Interesting, do they list that option on their site? Around here black, black, & black is the only color you can find for any C size Mag except for the pewter at Home Depot. I'm going to make a trip to a few Home Depots this weekend to get another box of them, if you would like some pewters just let me know, that is if they still have them.

When I bought that box, it was cause I heard the pewters were becoming scarce & I panicked, that was like 2 years ago. Haven't paid much attention since then but I do recall still seeing them in stores. So maybe what I heard wasn't true or was only true for certain areas.


----------



## saltytri (Jun 10, 2010)

That's a nice offer, Will. I wouldn't mind getting some pewter 2Cs if they are available down there. Three would be plenty, if you can get them.


----------



## wquiles (Jun 10, 2010)

Another outstanding build Will :twothumbs


----------



## darkzero (Jun 10, 2010)

saltytri said:


> That's a nice offer, Will. I wouldn't mind getting some pewter 2Cs if they are available down there. Three would be plenty, if you can get them.


 
You got it Dave.




wquiles said:


> Another outstanding build Will :twothumbs


 
Thank you Will! :thumbsup:


----------



## Bimmerboy (Jun 11, 2010)

Will has so many outstanding build threads, I'd feel silly commenting in them all, but this is one of the compelling ones for me.

Great work, Will! LOVE the use of a furniture caster. :thumbsup: I have an affinity for mods that use random items found around the house. In fact, once I'm able to again, I'm building a work/floodlight using various parts _*of*_ the house.

Migs - Another thing I have a soft spot for is lights with sentimental value (modded or not), and a light that belonged to one's dad is hard to beat, maybe impossible. I have three from my grandfather (Dad's side)... one already modded, another that will be, and one kept stock, each in his honor.

This thread took on a whole new meaning once you posted. I'm sure you'll get a lifetime's enjoyment out of this most excellent light! :twothumbs


----------



## darkzero (Jun 13, 2010)

saltytri said:


> That's a nice offer, Will. I wouldn't mind getting some pewter 2Cs if they are available down there. Three would be plenty, if you can get them.


 
Got another box today, PM on the way.


----------



## Icarus (Jun 14, 2010)

--*--

Problem A:
Answer these questions about the forum thread.
(i) According to the first post, what store carries the pewter C-size Mag?
(ii) How many pewter 2Cs does saltytri say would be plenty?
(iii) How many lights does Bimmerboy have from his grandfather?
Problem B:
Rewrite the forum thread from "Interesting, do they" up to and including "still have them.", substituting "Saturday" for "weekend".

(Dataset entries)
--*--

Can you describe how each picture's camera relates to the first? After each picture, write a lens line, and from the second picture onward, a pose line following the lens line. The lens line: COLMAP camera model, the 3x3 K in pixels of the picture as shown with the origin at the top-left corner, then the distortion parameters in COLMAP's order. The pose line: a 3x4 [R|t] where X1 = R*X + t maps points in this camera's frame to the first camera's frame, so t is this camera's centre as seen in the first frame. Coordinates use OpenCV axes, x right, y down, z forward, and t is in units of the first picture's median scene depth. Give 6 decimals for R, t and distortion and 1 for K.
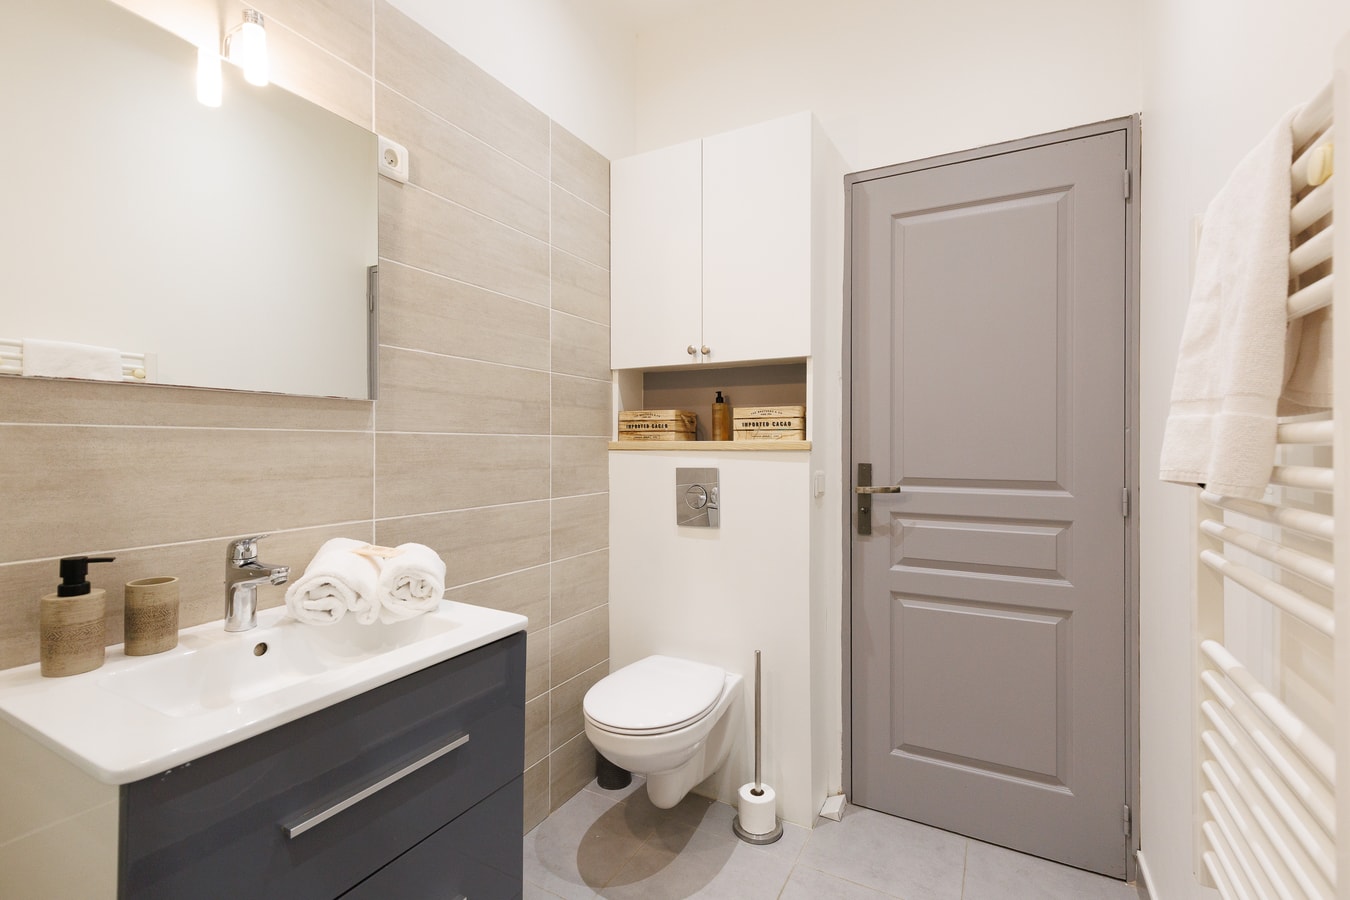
lens RADIAL K [[628.4, 0, 677.4], [0, 628.4, 445.1], [0, 0, 1]] dist [0.006030, -0.000167]
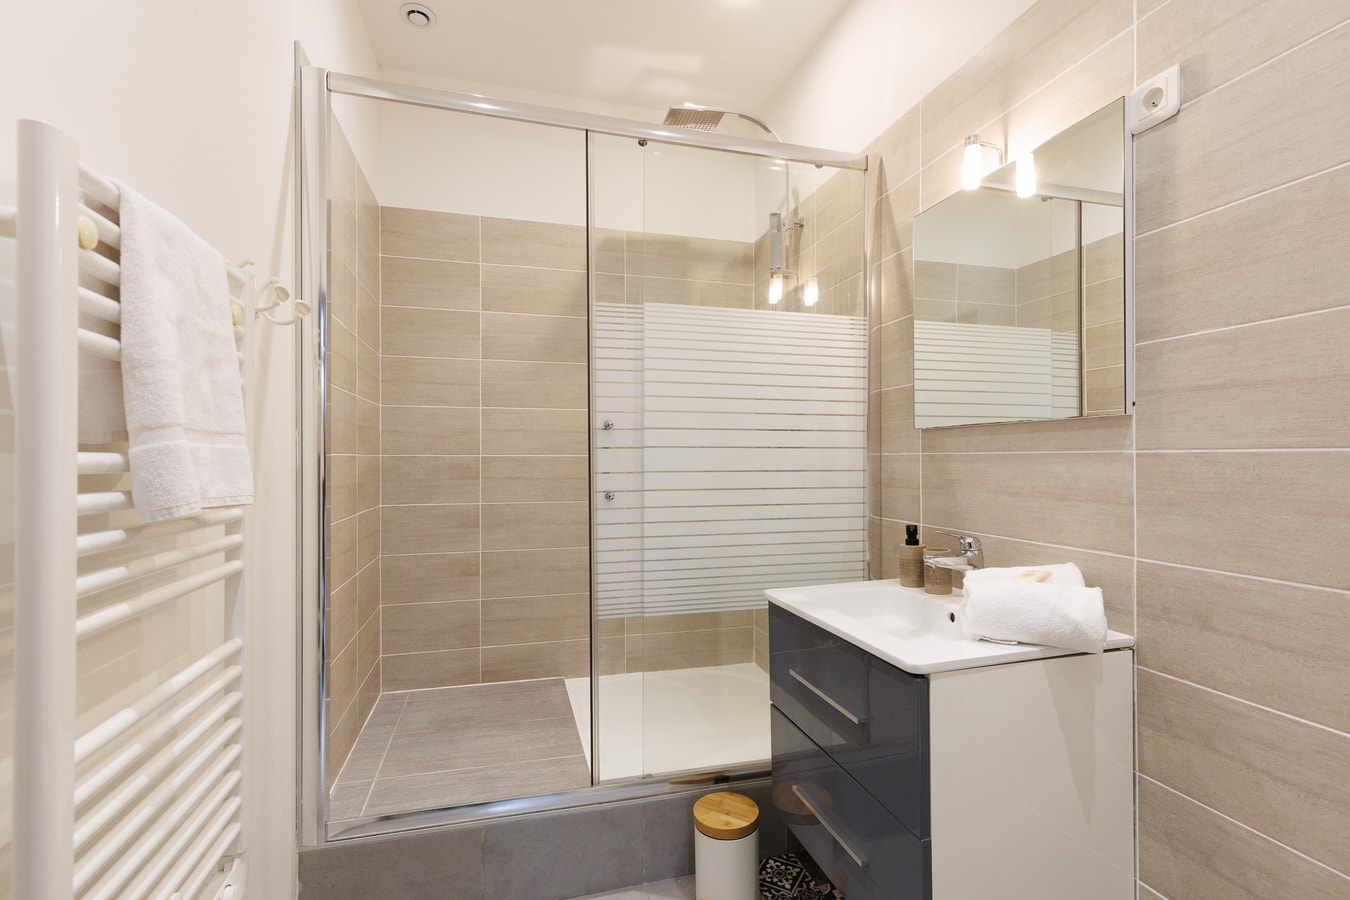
lens RADIAL K [[628.4, 0, 711.9], [0, 628.4, 476.4], [0, 0, 1]] dist [0.006030, -0.000167]
pose [[-0.684611, 0.006378, -0.728881, 0.503389], [-0.015790, 0.999597, 0.023577, 0.001086], [0.728738, 0.027650, -0.684234, 1.175423]]
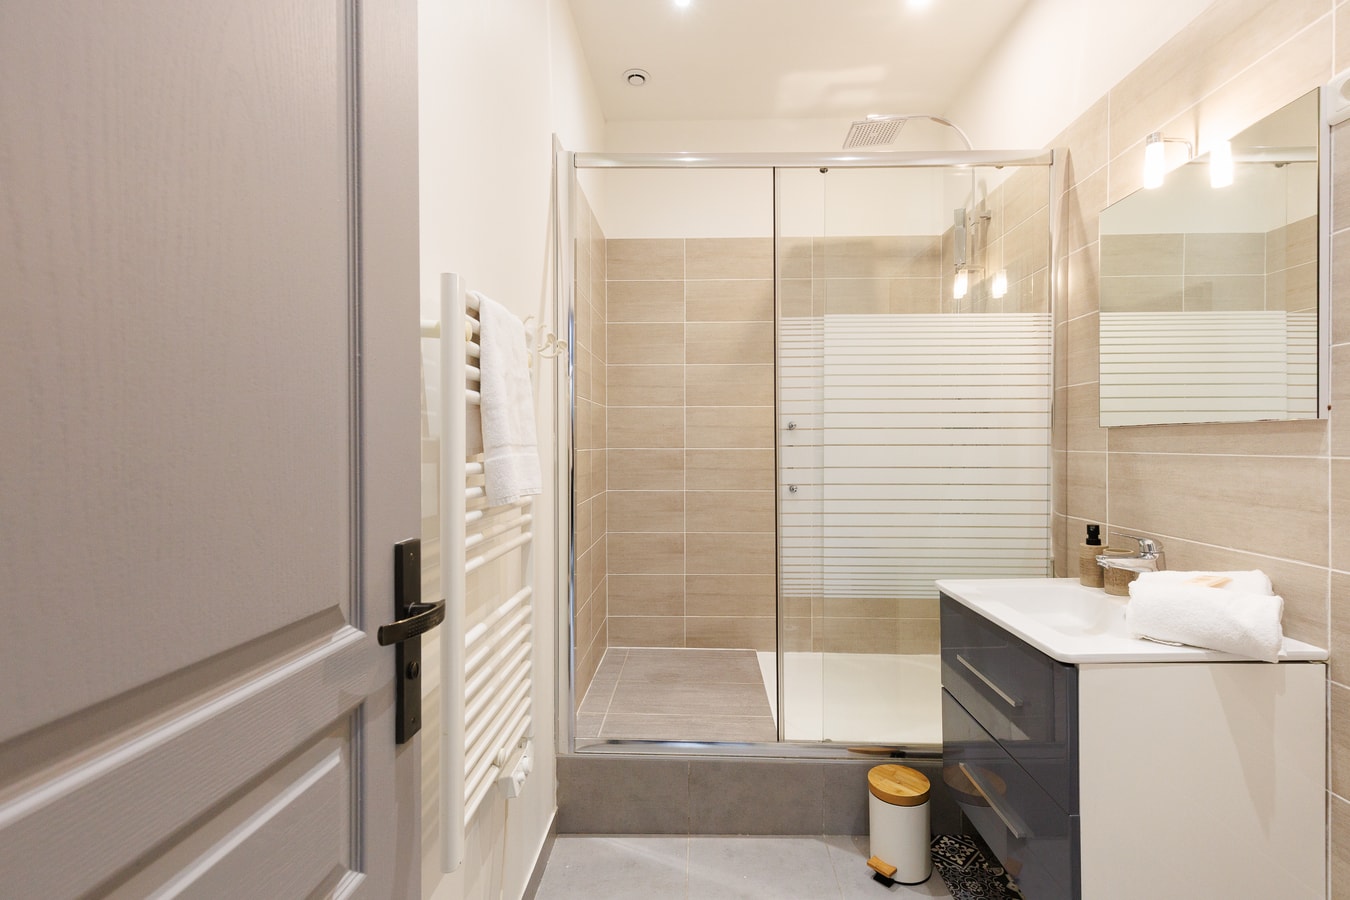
lens RADIAL K [[628.4, 0, 674.2], [0, 628.4, 445.0], [0, 0, 1]] dist [0.006030, -0.000167]
pose [[-0.900340, -0.006648, -0.435137, 0.613483], [-0.007797, 0.999969, 0.000855, -0.031194], [0.435117, 0.004162, -0.900364, 1.372013]]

--*--

Exercise output A:
(i) Home Depot
(ii) Three
(iii) Three

Exercise output B:
Interesting, do they list that option on their site? Around here black, black, & black is the only color you can find for any C size Mag except for the pewter at Home Depot. I'm going to make a trip to a few Home Depots this Saturday to get another box of them, if you would like some pewters just let me know, that is if they still have them.